- _Exercise directions_:
Return the photo-sharing essay word for word, from its title through its final sentence.

- _Text shown_:
________________________

The World Needs Another Photo-Sharing Site

(Bruce Lewis)
"I've actually considered writing a photo sharing web site (since there aren't any good ones), but that's not what I'm doing right now." -- Paul Buchheit, creator of GMail.
No good ones? How could he say that? Countless people enjoy sharing their photos with the world on Webshots and Flickr. Tons of photo enthusiasts are excited about PBase. Smugmug has hundreds of thousands of paying customers and continues growing. I could go on. How can anyone say there aren't any good photo sharing sites? I know how, because I used to say it myself. I knew I could enable better, easier photo sharing, and despite being a father with a full-time job, in late 2003 I started a side project to make the world's best photo-sharing site. People I know mostly don't share photos. Once in a great while they want to order prints of digital pictures. The sites they upload to make all their money from prints, so they make viewing the pictures online dissatisfying. People order fewer prints if they're happy seeing pictures on screen. Other sites out there are more oriented towards sharing, but as I thought about photo sharing in 2003, I didn't like them either. As a parent of young children, I didn't have time to go through my photos, pick the best ones, and organize them into albums. On my own computer, I let computer programs organize my photos for me.

________________________

- _Information supplied_:
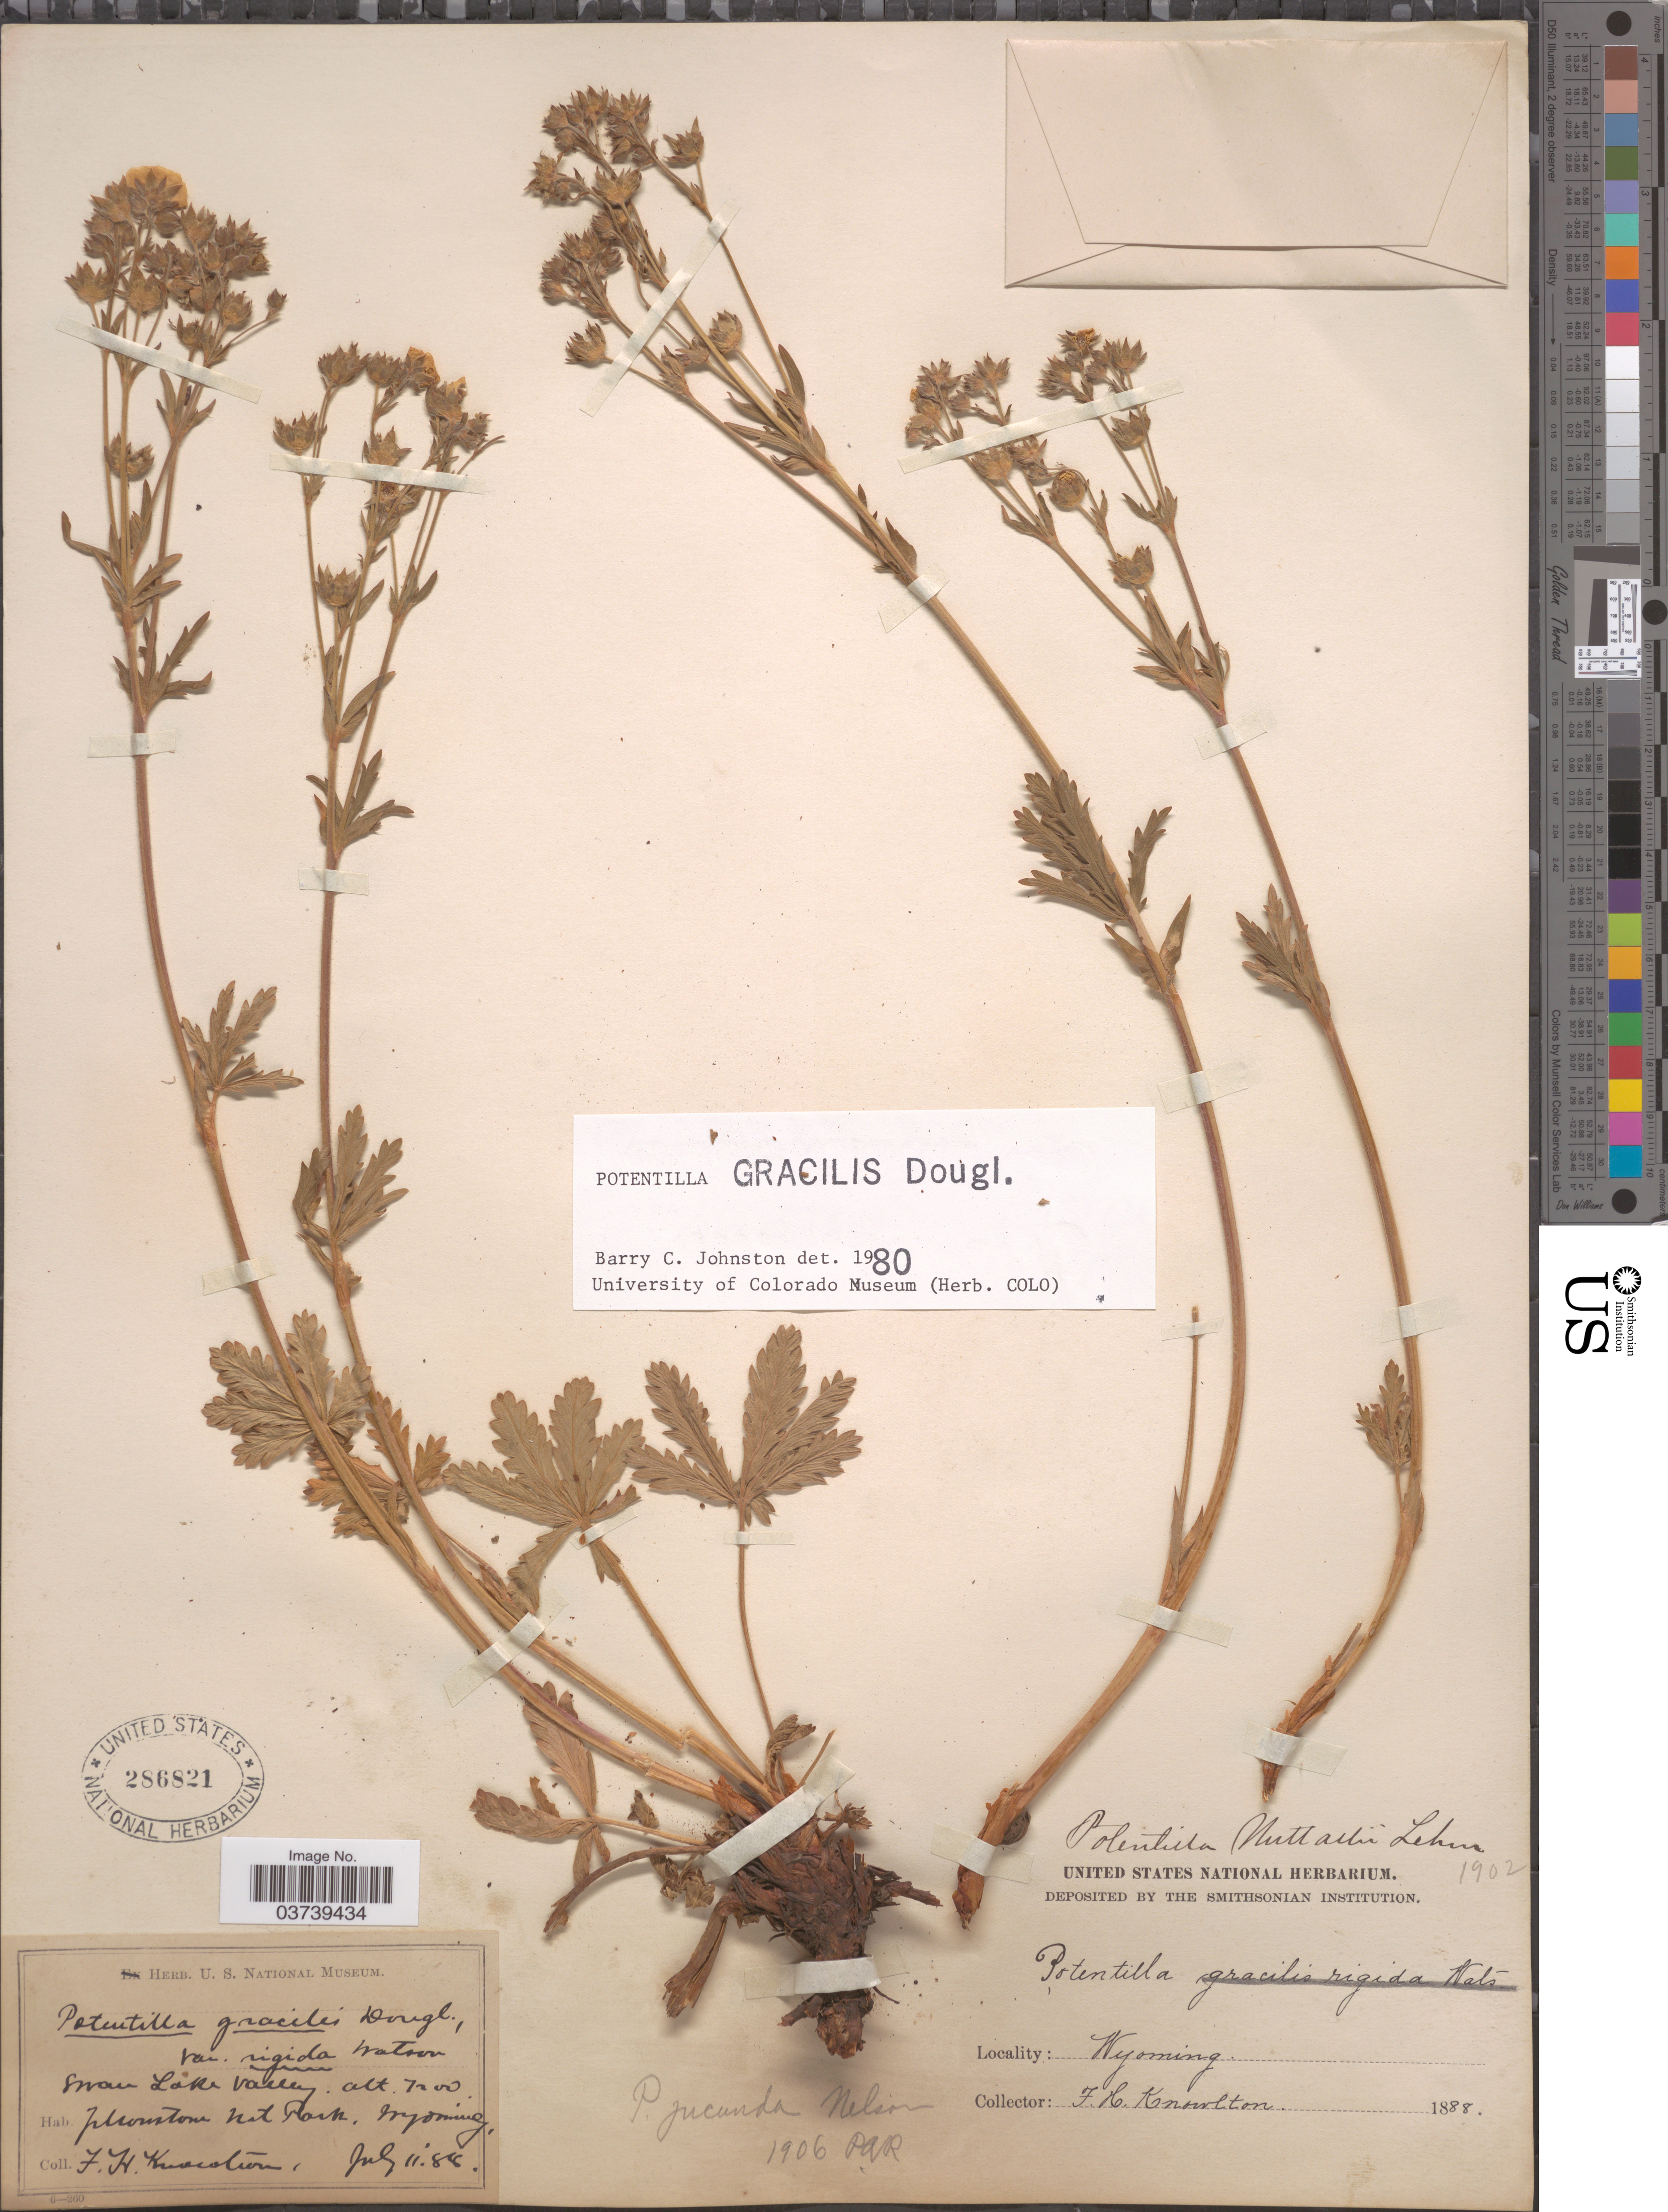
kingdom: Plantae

________________________

- _The completed task_:
The World Needs Another Photo-Sharing Site

(Bruce Lewis)
"I've actually considered writing a photo sharing web site (since there aren't any good ones), but that's not what I'm doing right now." -- Paul Buchheit, creator of GMail.
No good ones? How could he say that? Countless people enjoy sharing their photos with the world on Webshots and Flickr. Tons of photo enthusiasts are excited about PBase. Smugmug has hundreds of thousands of paying customers and continues growing. I could go on. How can anyone say there aren't any good photo sharing sites? I know how, because I used to say it myself. I knew I could enable better, easier photo sharing, and despite being a father with a full-time job, in late 2003 I started a side project to make the world's best photo-sharing site. People I know mostly don't share photos. Once in a great while they want to order prints of digital pictures. The sites they upload to make all their money from prints, so they make viewing the pictures online dissatisfying. People order fewer prints if they're happy seeing pictures on screen. Other sites out there are more oriented towards sharing, but as I thought about photo sharing in 2003, I didn't like them either. As a parent of young children, I didn't have time to go through my photos, pick the best ones, and organize them into albums. On my own computer, I let computer programs organize my photos for me.